В черном списке - страница 8

стр.

Мы брели в тени колонн. В центре города расположились небоскребы из серого бетона, в стиле тридцатых годов, а вдалеке, там, где улица кончалась, виднелись объятые дымкой терриконы, низкие фабричные здания, перед названием которых часто стояли слова «Англо-америкен». Вскоре архитектура предстала перед нами в своем диком многообразии: павильоны из железа, оставшиеся от какой-то выставки, молочные фермы и склады сыра, народные школы, построенные на рубеже двух столетий, загоны для скота, превращенные в стоянки для автомашин…

На перекрестке перед красным светом остановился грузовик с заключенными. Я смотрю на тех, кто стоит в прицепе и держится за решетку. Два африканца разговаривают между собой, и мне кажется, что их лица выражают отрешенность и носят следы былых страданий. Они, может быть, и молоды, но выглядят старше города, который окружает их.

Другой заключенный также выглядит старым. Коротко постриженные волосы местами поседели, взгляд отсутствующий, точно жизнь случайно попала в его тело.

Мужчина с более темной кожей, чем обычно, прислонился головой к решетке и что-то бормочет.

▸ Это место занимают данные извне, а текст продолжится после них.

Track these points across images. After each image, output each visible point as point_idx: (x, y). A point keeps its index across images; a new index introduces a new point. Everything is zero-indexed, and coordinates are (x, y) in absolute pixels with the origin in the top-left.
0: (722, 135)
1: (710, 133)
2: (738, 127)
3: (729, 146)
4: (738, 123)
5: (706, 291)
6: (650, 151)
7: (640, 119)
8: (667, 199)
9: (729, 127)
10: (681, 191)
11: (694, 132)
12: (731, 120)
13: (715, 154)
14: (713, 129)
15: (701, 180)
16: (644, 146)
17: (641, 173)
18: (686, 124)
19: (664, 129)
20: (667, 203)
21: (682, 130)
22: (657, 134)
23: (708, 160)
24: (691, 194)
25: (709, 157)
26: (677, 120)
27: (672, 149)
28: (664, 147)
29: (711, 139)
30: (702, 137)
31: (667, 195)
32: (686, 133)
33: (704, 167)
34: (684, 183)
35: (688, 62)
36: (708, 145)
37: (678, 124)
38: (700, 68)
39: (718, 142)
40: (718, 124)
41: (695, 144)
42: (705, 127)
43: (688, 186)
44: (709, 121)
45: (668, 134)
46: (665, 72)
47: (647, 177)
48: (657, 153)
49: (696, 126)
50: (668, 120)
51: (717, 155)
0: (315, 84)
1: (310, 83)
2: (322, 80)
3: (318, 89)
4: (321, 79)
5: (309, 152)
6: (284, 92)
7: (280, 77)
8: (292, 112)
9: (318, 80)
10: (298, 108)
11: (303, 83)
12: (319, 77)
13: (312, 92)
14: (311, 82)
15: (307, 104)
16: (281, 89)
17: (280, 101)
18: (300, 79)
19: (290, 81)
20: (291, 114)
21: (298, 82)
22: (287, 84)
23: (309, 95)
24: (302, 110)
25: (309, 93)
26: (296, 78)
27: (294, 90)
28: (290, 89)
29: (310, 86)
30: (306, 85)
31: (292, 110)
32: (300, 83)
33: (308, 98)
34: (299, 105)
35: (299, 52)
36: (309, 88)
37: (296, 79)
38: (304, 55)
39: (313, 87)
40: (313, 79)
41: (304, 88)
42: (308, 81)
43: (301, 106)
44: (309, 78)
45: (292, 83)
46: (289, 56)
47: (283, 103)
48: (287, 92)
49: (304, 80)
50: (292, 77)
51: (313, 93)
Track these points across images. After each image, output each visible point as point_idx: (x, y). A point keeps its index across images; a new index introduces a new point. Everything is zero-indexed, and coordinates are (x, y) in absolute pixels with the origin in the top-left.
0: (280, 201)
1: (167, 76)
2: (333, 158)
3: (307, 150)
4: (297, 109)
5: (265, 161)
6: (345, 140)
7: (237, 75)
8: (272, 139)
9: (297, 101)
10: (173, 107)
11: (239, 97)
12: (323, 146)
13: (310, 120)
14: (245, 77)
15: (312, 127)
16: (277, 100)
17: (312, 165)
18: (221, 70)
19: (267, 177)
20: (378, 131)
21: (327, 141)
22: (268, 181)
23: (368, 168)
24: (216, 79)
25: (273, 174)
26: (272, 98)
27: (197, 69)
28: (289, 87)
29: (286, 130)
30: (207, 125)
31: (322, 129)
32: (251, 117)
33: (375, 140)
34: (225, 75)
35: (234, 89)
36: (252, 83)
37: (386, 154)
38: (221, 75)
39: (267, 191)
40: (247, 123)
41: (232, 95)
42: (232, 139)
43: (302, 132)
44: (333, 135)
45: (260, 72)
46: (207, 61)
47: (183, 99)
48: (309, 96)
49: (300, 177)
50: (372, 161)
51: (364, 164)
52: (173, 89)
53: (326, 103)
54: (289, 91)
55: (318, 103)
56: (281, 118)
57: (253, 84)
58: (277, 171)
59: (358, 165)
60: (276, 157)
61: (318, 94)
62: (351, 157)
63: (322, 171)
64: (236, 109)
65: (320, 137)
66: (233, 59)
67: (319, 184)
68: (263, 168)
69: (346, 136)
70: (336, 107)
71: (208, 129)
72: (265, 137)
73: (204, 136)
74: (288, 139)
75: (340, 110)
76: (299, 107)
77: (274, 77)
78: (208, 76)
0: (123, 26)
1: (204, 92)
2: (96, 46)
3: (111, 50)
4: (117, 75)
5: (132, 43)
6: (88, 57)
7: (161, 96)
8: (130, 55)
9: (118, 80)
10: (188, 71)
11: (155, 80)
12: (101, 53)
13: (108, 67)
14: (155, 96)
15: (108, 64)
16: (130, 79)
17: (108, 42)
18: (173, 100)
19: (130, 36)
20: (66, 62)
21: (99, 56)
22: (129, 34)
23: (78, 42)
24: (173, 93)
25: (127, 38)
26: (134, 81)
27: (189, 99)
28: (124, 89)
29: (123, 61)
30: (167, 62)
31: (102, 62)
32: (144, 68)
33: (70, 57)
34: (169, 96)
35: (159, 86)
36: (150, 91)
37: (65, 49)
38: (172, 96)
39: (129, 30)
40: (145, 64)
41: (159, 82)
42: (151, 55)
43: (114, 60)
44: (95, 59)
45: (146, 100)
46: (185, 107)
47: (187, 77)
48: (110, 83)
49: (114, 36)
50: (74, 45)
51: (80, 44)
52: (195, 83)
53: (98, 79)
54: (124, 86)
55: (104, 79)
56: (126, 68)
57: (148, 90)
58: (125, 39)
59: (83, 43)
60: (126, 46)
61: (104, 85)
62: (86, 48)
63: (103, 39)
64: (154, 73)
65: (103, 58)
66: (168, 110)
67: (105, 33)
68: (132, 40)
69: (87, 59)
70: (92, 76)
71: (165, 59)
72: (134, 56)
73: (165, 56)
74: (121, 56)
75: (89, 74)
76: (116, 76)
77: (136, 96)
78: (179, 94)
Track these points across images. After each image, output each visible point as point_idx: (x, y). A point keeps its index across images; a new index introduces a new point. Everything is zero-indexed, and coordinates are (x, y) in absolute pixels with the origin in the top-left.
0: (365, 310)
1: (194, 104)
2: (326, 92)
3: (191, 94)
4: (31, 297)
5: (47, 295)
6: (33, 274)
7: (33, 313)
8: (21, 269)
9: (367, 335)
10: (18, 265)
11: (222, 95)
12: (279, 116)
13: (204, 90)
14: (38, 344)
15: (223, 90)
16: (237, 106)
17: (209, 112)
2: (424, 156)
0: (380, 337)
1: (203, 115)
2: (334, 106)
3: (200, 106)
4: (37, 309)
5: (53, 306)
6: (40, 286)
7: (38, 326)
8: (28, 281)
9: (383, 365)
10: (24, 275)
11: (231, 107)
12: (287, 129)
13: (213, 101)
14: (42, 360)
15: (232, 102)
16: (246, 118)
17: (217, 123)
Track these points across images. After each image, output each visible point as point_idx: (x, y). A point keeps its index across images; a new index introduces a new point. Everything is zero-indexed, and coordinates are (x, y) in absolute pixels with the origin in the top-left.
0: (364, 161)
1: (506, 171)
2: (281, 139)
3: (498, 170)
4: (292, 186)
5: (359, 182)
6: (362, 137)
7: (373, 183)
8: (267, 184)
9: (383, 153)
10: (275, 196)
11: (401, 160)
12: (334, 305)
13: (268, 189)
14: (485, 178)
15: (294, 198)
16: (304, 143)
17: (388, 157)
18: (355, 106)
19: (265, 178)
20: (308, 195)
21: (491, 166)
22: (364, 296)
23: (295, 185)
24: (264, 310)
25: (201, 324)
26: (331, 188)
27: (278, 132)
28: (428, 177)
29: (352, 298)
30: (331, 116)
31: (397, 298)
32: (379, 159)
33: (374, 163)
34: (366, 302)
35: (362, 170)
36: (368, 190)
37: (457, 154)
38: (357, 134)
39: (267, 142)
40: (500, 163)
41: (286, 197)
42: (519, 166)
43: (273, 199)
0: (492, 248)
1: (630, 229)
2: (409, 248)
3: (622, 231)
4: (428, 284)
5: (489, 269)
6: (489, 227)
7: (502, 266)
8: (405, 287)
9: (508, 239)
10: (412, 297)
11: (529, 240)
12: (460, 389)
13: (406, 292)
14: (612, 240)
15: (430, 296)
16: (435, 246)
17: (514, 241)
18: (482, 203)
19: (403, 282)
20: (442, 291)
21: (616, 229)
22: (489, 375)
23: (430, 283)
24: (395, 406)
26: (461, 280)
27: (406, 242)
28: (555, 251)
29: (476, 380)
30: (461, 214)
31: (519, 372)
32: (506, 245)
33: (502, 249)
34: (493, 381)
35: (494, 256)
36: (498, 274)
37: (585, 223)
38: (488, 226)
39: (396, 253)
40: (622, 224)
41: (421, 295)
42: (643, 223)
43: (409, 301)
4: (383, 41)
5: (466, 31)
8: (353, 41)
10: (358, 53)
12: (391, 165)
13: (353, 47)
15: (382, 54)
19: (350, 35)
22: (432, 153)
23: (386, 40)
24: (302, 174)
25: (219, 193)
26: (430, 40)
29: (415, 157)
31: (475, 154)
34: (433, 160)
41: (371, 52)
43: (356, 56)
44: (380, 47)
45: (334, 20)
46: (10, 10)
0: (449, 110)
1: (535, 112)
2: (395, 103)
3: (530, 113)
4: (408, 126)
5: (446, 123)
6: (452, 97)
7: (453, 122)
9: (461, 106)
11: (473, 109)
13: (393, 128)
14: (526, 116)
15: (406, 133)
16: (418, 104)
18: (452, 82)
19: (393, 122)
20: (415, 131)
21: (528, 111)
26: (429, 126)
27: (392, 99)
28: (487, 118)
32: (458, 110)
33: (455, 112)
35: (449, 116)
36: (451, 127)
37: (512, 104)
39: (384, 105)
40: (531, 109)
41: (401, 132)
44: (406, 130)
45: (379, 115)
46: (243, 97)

Можно было угадать, что он говорит: я знаю, что будет дальше. Такое случается со всеми, почти со всеми.

Двое двадцатилетних юношей выглядели бодрыми и злыми. На их лицах отражалась целая гамма чувств. Видимо, это случилось с ними впервые, но другие в прицепе не разделяли их наивности. Юноши были удивлены, возмущены, обескуражены всем случившимся, они словно еще преодолевали стену действительности, а не сразу впали в безразличие, царствующее по другую сторону этой стены.

Едва ли кто-либо из белых, проходивших по улице, замечал людей за решеткой. Мужчина в плаще, стоявший около меня, закурил сигарету, затем выпустил изо рта дым, и только когда отвернулся, чтобы дым не попал в глаза, увидел африканцев.

Будни — это привычка к тому, что происходит каждый день. На фабриках и в конторах, на кухне и на рудниках все время происходят события, которые должны бы служить предупреждением и оставлять следы в душе человека, но они повторяются слишком часто и становятся частью таких ослепляющих разум привычек.

В парке только что распустилась циния…

Шофер оперся локтями на баранку, глаза его устремлены на светофор. Рядом сидит полицейский. Это их ежедневное дело, работа, за которую платят. Грузовик тронулся, и черные лица исчезли — лишь часть двухтысячного «урожая», который собрала южноафриканская полиция во время субботних и воскресных облав в городах Южной Африки.

Последнее, что я видел: вспотевший полицейский заложил за воротник кителя носовой платок, а рукой беспрестанно поглаживал подбородок.

АДРЕС: ОРЛАНДО

Огромный город, где мы никого не знаем. Я достал несколько писем и клочков бумаги с именами, которые вручили нам знакомые в Родезии. Сначала они ни о чем не говорили нам. Однако вскоре мы обнаружили, что некоторые из этих лиц, должны быть нам хорошо знакомы.

Мы еще раньше решили разыскать писательницу Надин Гордимер. В нашем списке был всего лишь один африканец. Наш знакомый в Харари, когда-то работавший здесь, просил нас передать привет фотографу из газеты «Друм». С этого мы и решили начать.

Мы направились в редакцию «Друм». Она находилась на углу Маршалл-стрит и Тройе-стрнт, к западу от центра. Косые лучи солнца падали на город, и продолговатые тени труб разрисовывали крыши. Миновав магазин автомобилей, принадлежащий Сиойману, одному из известнейших спортсменов страны, мы прошли мимо небольшой лавчонки. На вывеске надпись: «Алмазная биржа. Золотые монеты по рыночным ценам или по договоренности».

Здание редакции «Друма» старое. Репортеры африканцы, сидя за пишущими машинками, громко переговаривались. Мы встретили здесь Тома Хопкинсона, английского писателя, сменившего Антони Сэмпсона на посту редактора этой газеты, поговорили с Хемфри Тайлером, вторым редактором, белым, единственным журналистом, который был свидетелем резни в Шарпевилле в I960 году. Однако, оказалось, что наш фотограф переехал в Дурбан.

На лестнице мы встретили африканца.

— Я слышал, вы кого-то ищете, — сказал он. — Народ ездит гораздо больше, чем люди думают. Я только что сдал рассказ, но его, наверно, не примут.